I opened the bag earlier this year and they did appear in 1st rate shape. The main enemy of the tires is oxygen. Oxidization.

Anyway, if the Psychos ever go bad.............you can break off the knobs and have a nice supply of erasers !!! Actually, you don't have to manually break them off. Just go for a short ride.

In 95, I put on some Ambers on my Clark Kent ($50.00 per tire, thank you) and went on a hill climb up Mission Peak in Fremont. I probably climbed it 2 or 3 times that day. Anyway, at the end of the ride, I had to replace the rear tire. It was that soft.
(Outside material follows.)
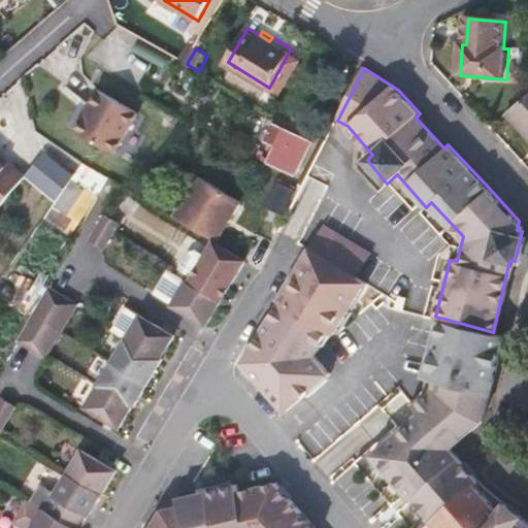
[(98,89),(86,109),(99,118),(125,132),(137,111),(98,89)]
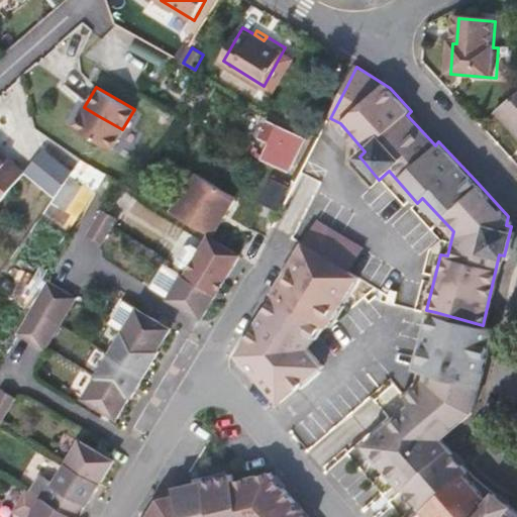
[(516,96),(497,113),(516,134),(516,96)]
Totally chewed up climbing on the small rock section at the beginning of the climb.

Sure looked cool as hell though.

cheers


----------



## cmdrpiffle (May 8, 2004)

*Oh, 1 more thing........*

Does anyone know if anyone manufactures a non-carbon (amber) bike tire?

I just like the look.


----------



## Rumpfy (Dec 21, 2003)

cmdrpiffle said:


> Does anyone know if anyone manufactures a non-carbon (amber) bike tire?
> 
> I just like the look.


I might have an extra...but for you, it'll be expensive as all hell!


----------



## cmdrpiffle (May 8, 2004)

*thats cool......*

I'll soon be rich as hell !!!

I'm busy in the sekret labs right now inventing a little mechanical thingy that pulls off the rubber whiskers from new tires.

Rubber whiskers are known to cause severe airflow disruption around the wheels, causing drag, excess weight, and generally a plethora of problems.

After my success with that.......I'll buy up the worlds supply of non carbon amber tires, where I'll carefully pull off all of the knobs with tweezers, and market them to schools as erasers.

My empire will reach from th.............
They're coming with my meds now


----------